“Do not be so cruel, Margaret, as to recall those words against me, although they were really a tribute to you, for it was your own voice that forced me to utter them. But what can I do to induce you to sing?”

“Go to sleep,” she replied. “I will sing for you all you please when you are asleep, and you can hear me and think of Mona at the same time. That will be a double pleasure.”

“My dear, I prefer to think of you. Mona was a beautiful girl, but she could never love me as you do.”

“Why so? Wasn’t her heart large enough?”

“Yes, it was too large—so large that she loved everybody, and one no more than another; while you, darling, have chosen me, out of all the people in the world, as the object of your highest and deepest love, and yet in doing that have only increased your power of loving others. Now what will you do to pay me for that speech?”

“Well, I’ll relent. But you must at least pretend to be asleep. Come back and find another chair that you can rest in easily, and I will sit beside you. There, that will do. Now turn your head away from me, close your eyes, and promise me you won’t open them till I tell you to do so. I intend to have the calm judgment of your ears uninfluenced by your sight or any other sense. If you can manage to fall asleep while I am singing, so much the better.”

“Margaret,” I replied, “I shall try hard to keep my eyes closed, but there isn’t a drug in the ship’s dispensary powerful enough to put me to sleep.”

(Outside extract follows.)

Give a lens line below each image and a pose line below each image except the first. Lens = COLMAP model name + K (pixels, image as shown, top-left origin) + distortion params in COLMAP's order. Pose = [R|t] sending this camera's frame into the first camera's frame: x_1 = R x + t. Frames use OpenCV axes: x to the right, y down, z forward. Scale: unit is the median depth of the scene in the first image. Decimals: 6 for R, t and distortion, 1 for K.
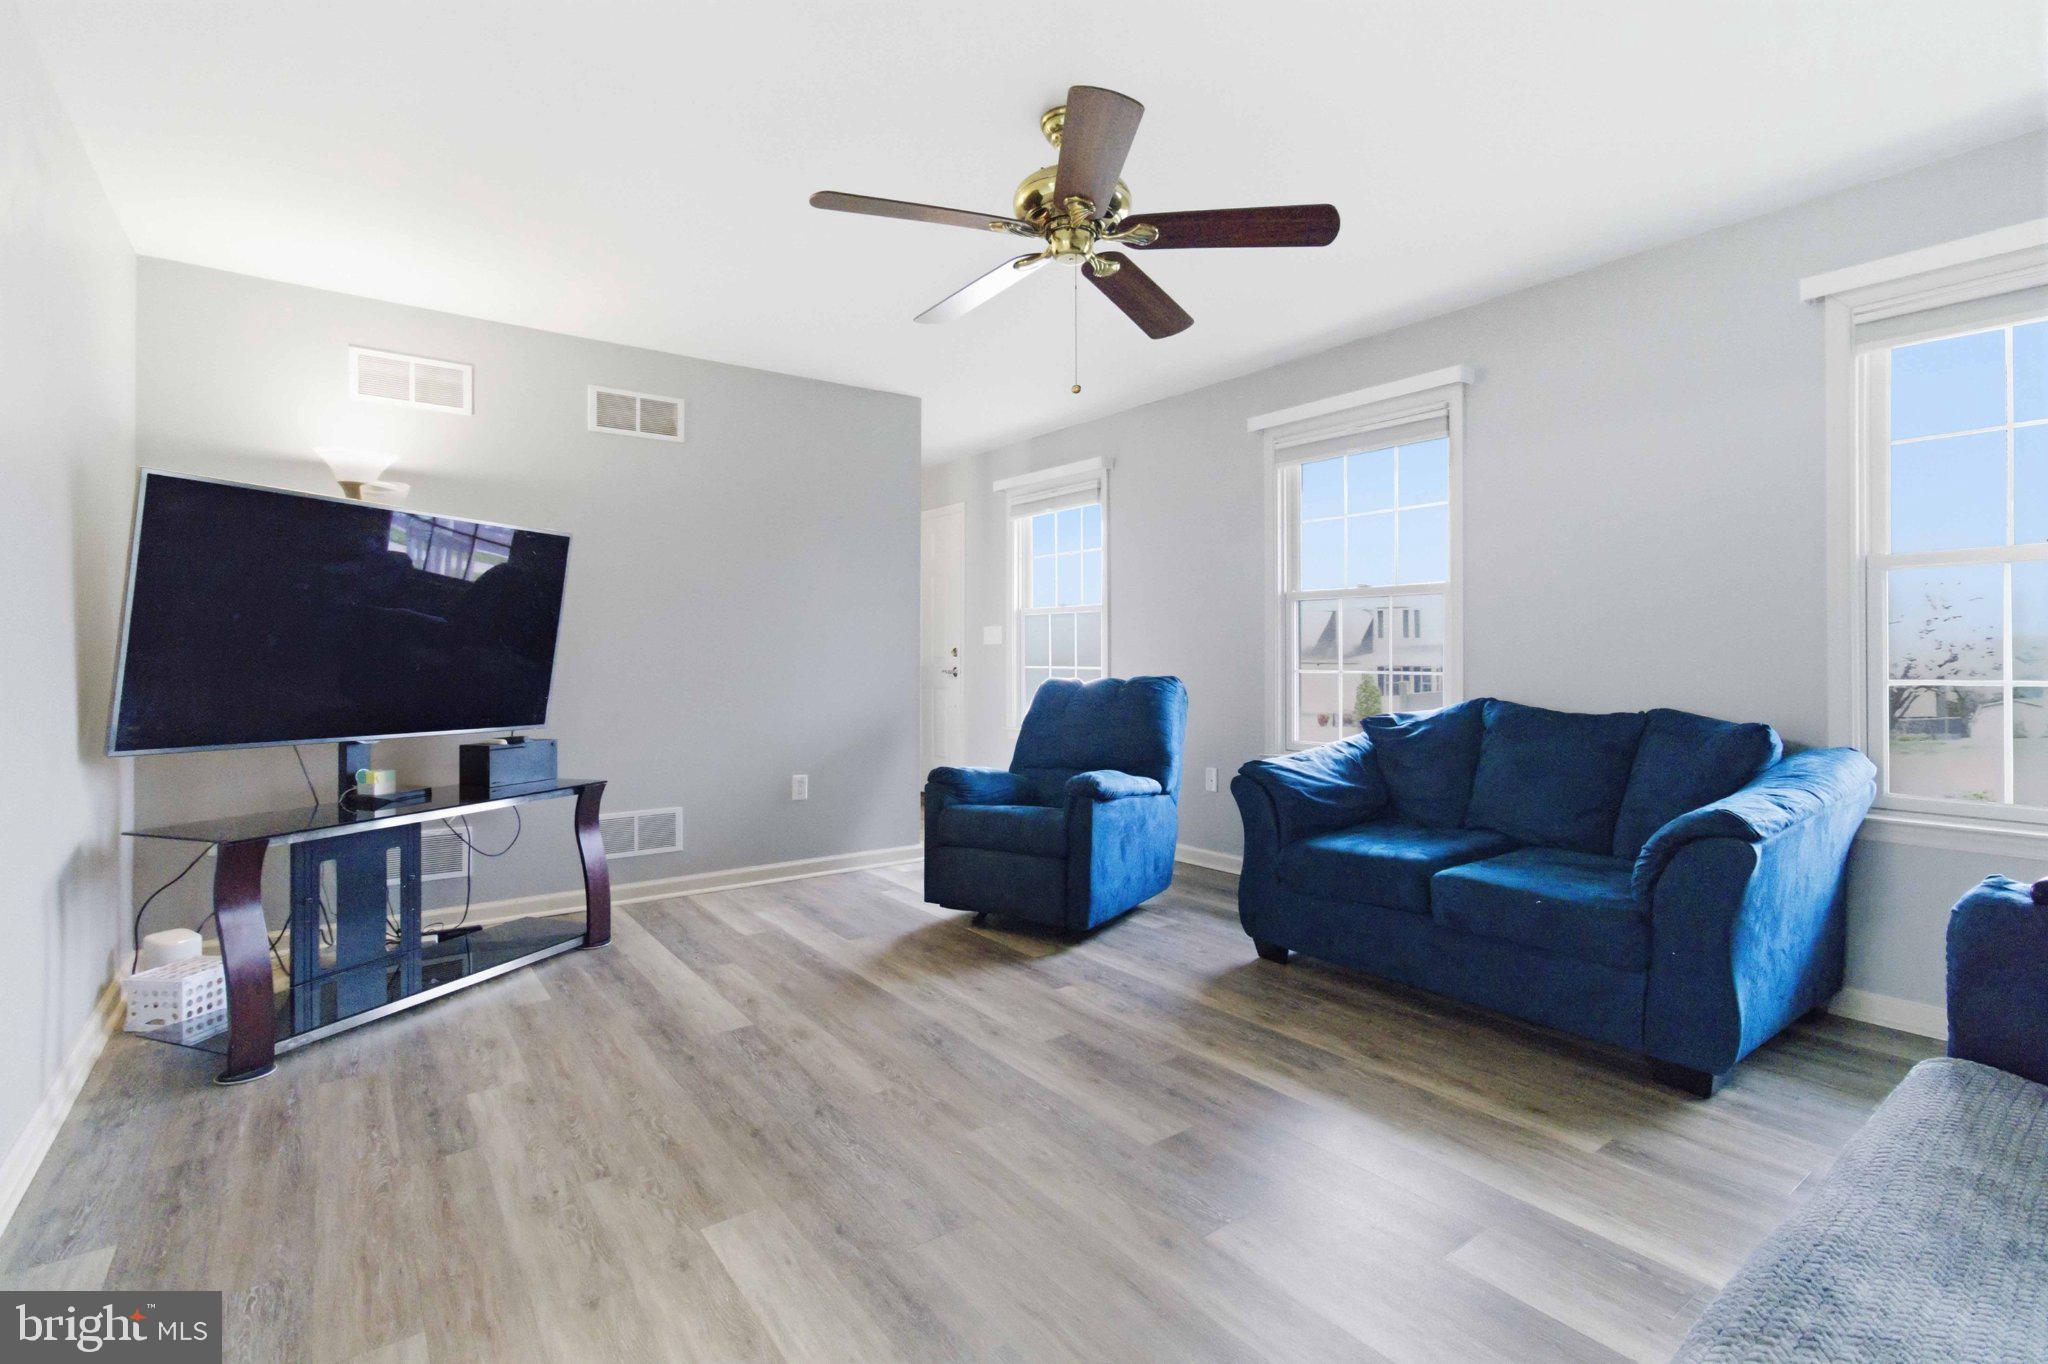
lens RADIAL K [[974.4, 0, 1027.9], [0, 974.4, 663.8], [0, 0, 1]] dist [-0.001868, 0.000145]
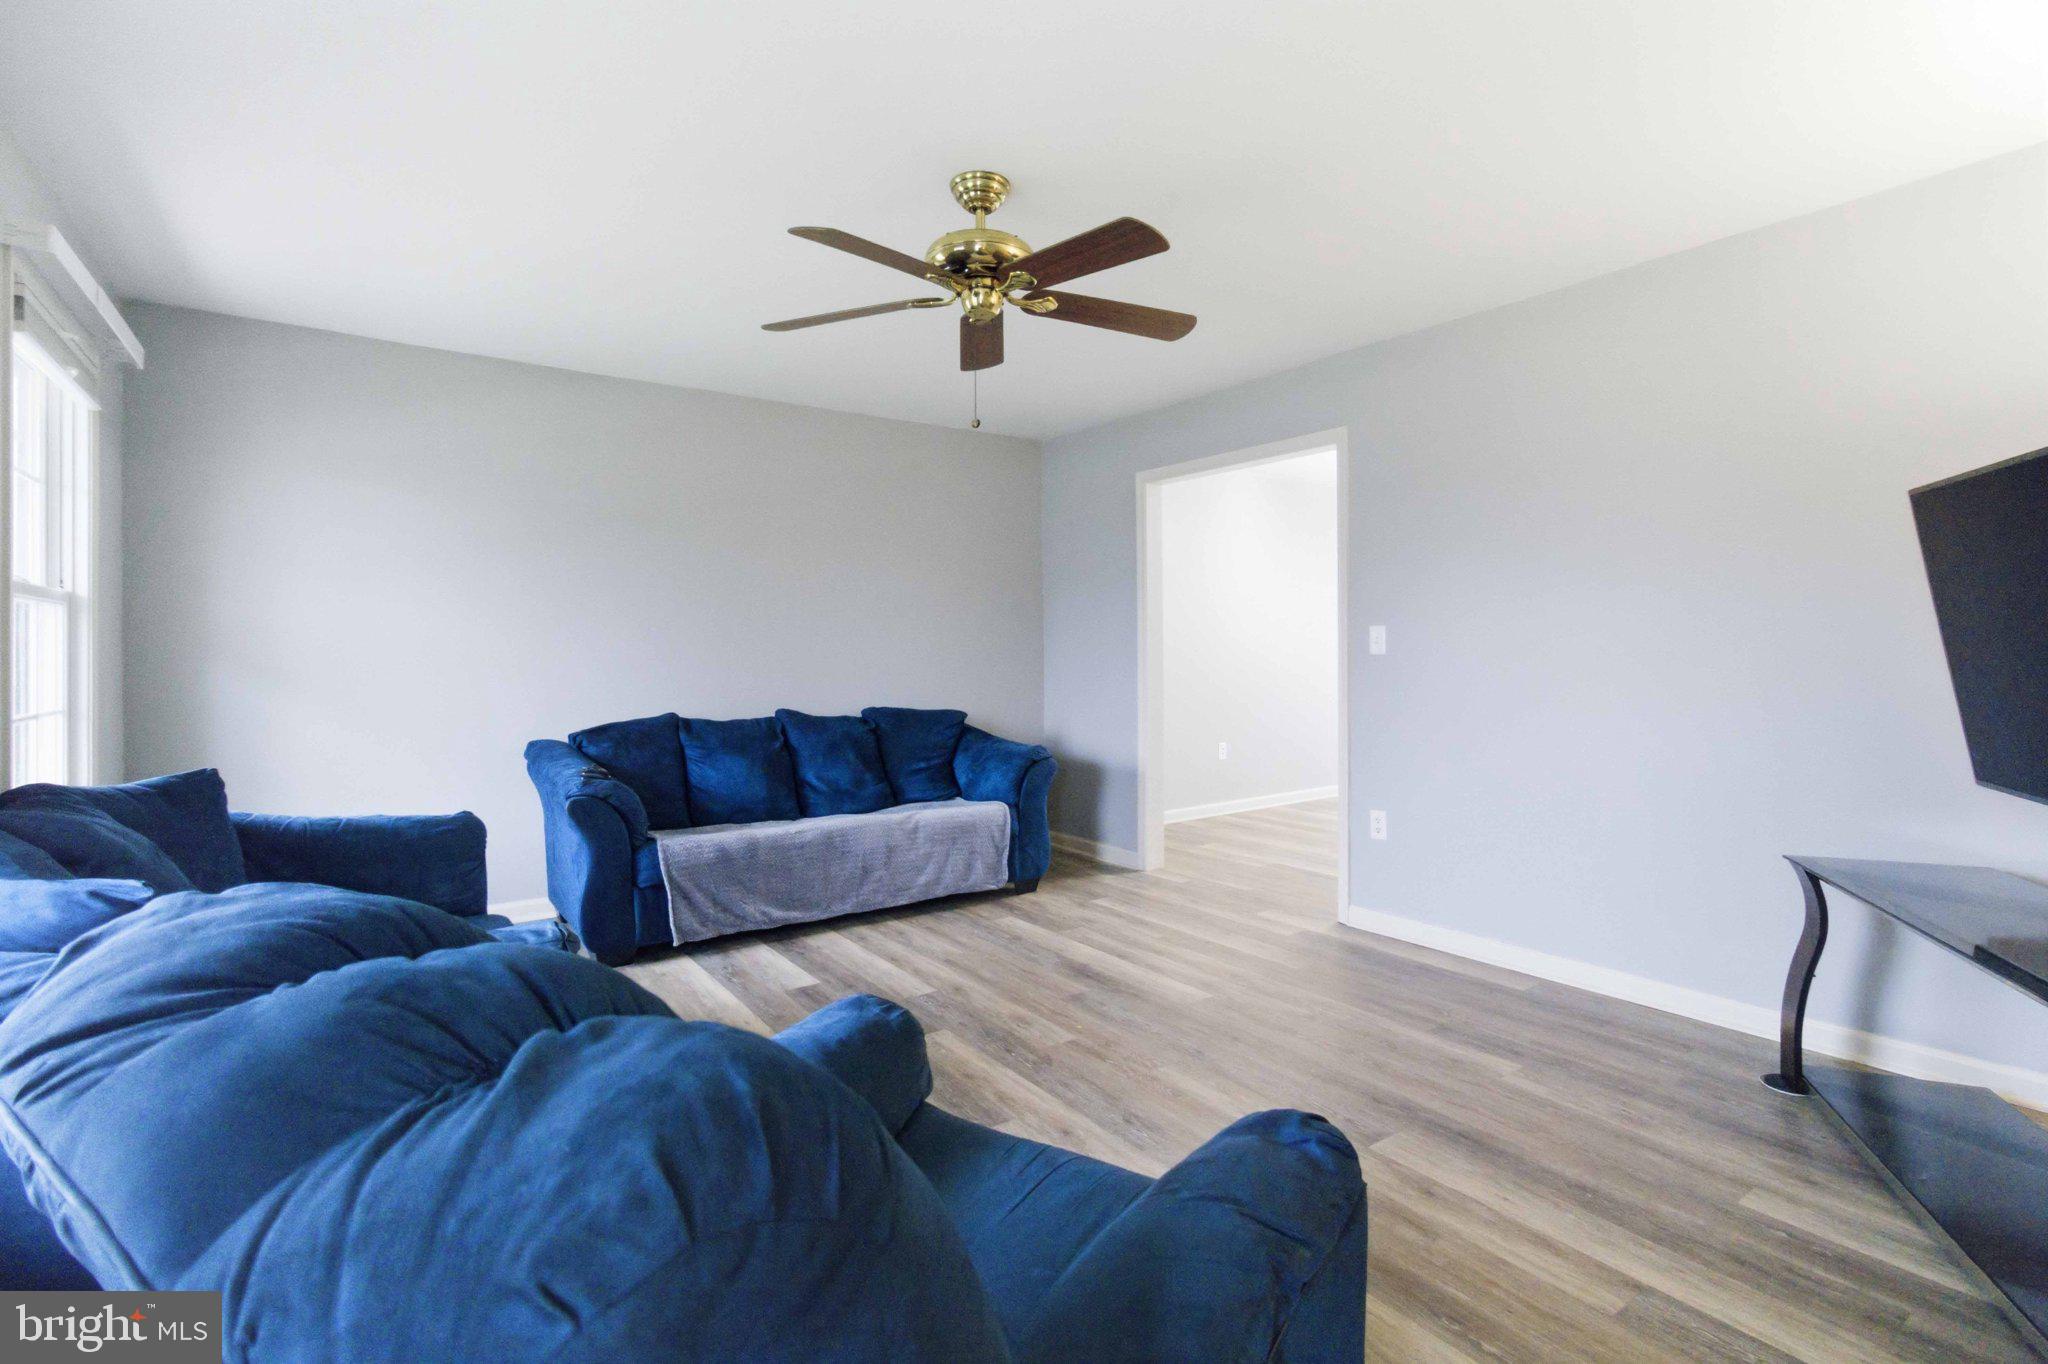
lens RADIAL K [[974.4, 0, 1023.2], [0, 974.4, 667.1], [0, 0, 1]] dist [-0.001868, 0.000145]
pose [[-0.999718, 0.009056, 0.021937, -0.020660], [0.009601, 0.999644, 0.024884, -0.052161], [-0.021704, 0.025087, -0.999450, 1.979588]]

“Then keep quiet and think of Mona. That will be the next best occupation for you. Stop laughing, or I shall disappoint you, after all. I should think the memory of the first time I sang for you would be enough to sober you. Now I am going to turn away my head, so that if you do look around you won’t see my face.”

I said nothing in reply, being too eager to have her begin. And now I had not long to wait for the fulfillment of my oft-expressed desire.

Sweet and low came the first accents of her song, and, with all my anticipations and with the foretaste I had had in my sleep, I was not prepared for the effect they had on me. It was Mona’s voice, but with every fine quality so exaggerated that all my faculties, now in the fullest sense awake, were completely taken captive. I made no movement, except to turn my head slightly so that I might drink in the sweet sounds with both ears. As the notes increased in volume my pleasure grew to rapture. Not only was my critical taste fully satisfied, which of itself was almost bliss, but that other and higher effect followed—my heart was enlisted. I had never known love till that hour. We had been introduced to each other years ago and had kept up a cold and formal acquaintance, and in my recent sleep we had made notable progress, but only now did love and I really clasp hands in a warm and lasting embrace.